Павлик оделся, и они вышли в сад. Старик подошел к миндальному дереву и сильно тряхнул его. Потом каблуком сапога разбил скорлупу одного миндального ореха, поднял сердцевину и отдал мальчику.
– Попробуй, - сказал старик.
Павлик попробовал.
– Вкусно?
– спросил старик.
– Горько, - ответил Павлик.
– Это с непривычки, - сказал старик.
– Но дело не в этом. Мы берем косточки миндаля - видишь, какие они красивые, продолговатые и плоские, сушим на солнце, а потом острой горячей иглой пробиваем два отверстия и нанизываем на капроновую нить. А потом мы красим миндальные косточки в нежные цвета. Получаются восхитительные бусы. Такие бусы носили грузинки тысячу лет назад. А дальше: ты эти бусы даришь матери. Сыновья всегда должны что-нибудь дарить матерям.
– Спасибо, - сказал Павлик.
– А нельзя ли это сегодня сделать?
– Нет, нельзя, - сказал старик.
– Сырой миндаль лопнет от иглы, а прогретый солнцем миндаль крепок, как гранит. Говорят, что у женщины, которая носит бусы из миндаля, доброе и нежное сердце. Миндаль отдает ей свои запасы солнечного тепла. А теперь иди встречай мать.
Павлик бросился было к выходу, но спохватился, что он опять без рубашки.
– Хорошо бы старшине Нанбе поносить такие бусы, - сказал Павлик.
– А то проходу не дает. Вчера задержал меня только за то, что я был без рубахи.
– Старшина Нанба строгий человек.
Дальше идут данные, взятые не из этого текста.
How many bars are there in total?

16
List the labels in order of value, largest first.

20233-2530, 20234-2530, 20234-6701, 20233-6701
Он на государственной службе, ответил старик.
– Но только не спеши судить людей с первого взгляда.
– Как же "с первого взгляда". Без рубашки нельзя, семечками на улице сорить нельзя, в футбол играть на пустыре нельзя...
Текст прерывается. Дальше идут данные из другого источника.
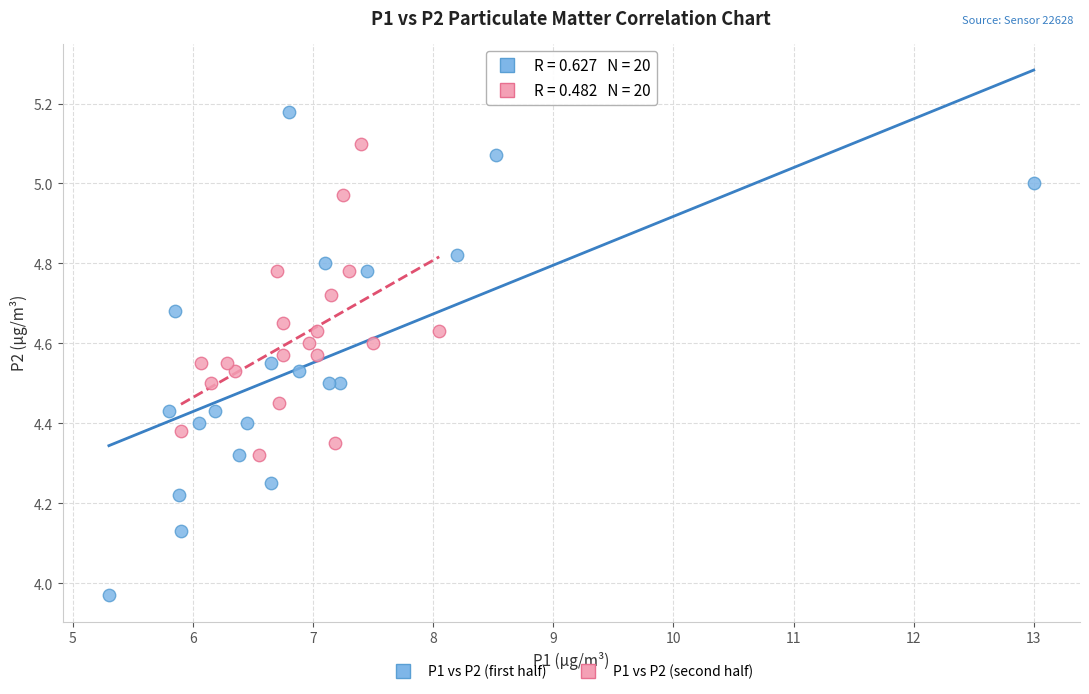

What are all the series names shown in the legend?

P1 vs P2 (first half), P1 vs P2 (second half)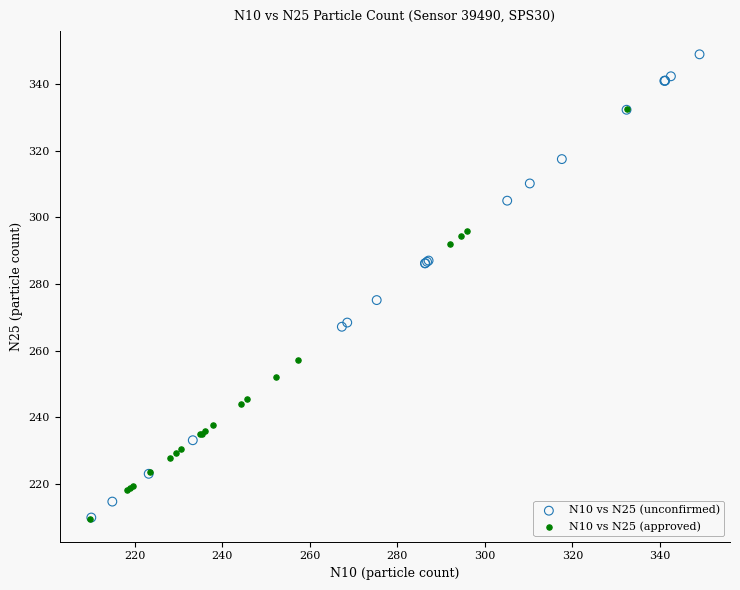

Which series contains the highest Y value?

N10 vs N25 (unconfirmed)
– Тяжелая жизнь, - сказал старик.
– Тяжелая жизнь. Нет, не у тебя, у Нанбы. Все время делать людям замечания.
* * *
Павлик пошел к почте. Матери там не было, она, вероятно, ушла на базар.
– Скажите, здесь не было моей матери?
– спросил Павлик у девушки, которая выдавала письма "до востребования".
– Была. Но она уже давно ушла, а только что вам прибыло письмо.
Это было снова письмо от Глеба, и снова Павлику. "Ничего, - успокоил себя Павлик, - скоро и мать станет получать письма. Не может же отец в самом деле не ответить ей".
"Радость, радость, радость, радость!
– писал Глеб.
– Тысячу раз радость! Сейсмическая разведка показала, что в нашем районе есть большие залежи железной руды. Ты понимаешь, какое это счастье! Десять лет я искал руду. Десять лет я искал ее и убеждал всех, что она есть. Всего десять лет. В общем, это пустяк, и мне пришлось совсем не трудно. Подумаешь, всего десять лет! Как хорошо, что не двадцать, что не всю жизнь, что не две человеческие жизни. А то я иногда думал, что я не успею ее найти и тебе придется продолжать мои поиски. А теперь... Теперь мы займемся чем-то более значительным. Мы займемся сверхглубоким бурением. Пройдем в земную кору до пятнадцати километров и дойдем до мантии. Какое красивое и древнее слово "мантия"! Наша земля в ослепительной, огненной мантии с температурой в одну тысячу девятьсот градусов жары. И мы с тобой войдем в эту мантию. И прихватим с собой Кешку и Любу. Пожалуйста, расти быстрее. Твой Глеб".
Павлик прочел письмо второй раз. От радости у него даже закружилась голова. Наконец-то, наконец-то отец нашел руду!
Павлик выскочил на улицу и побежал в сторону базара, потом решил, что, пожалуй, мать уже вернулась домой, и бросился в противоположную сторону.
И тут он увидел ее далеко впереди себя.
– Рита, Рита!
– закричал Павлик и бросился ее догонять.
Но по пути к Рите его перехватил старшина Нанба. Уж такое себе место выбрал старшина, что на базар идешь - проходишь мимо Нанбы, на почту идешь проходишь мимо Нанбы, к морю идешь - тоже проходишь мимо Нанбы.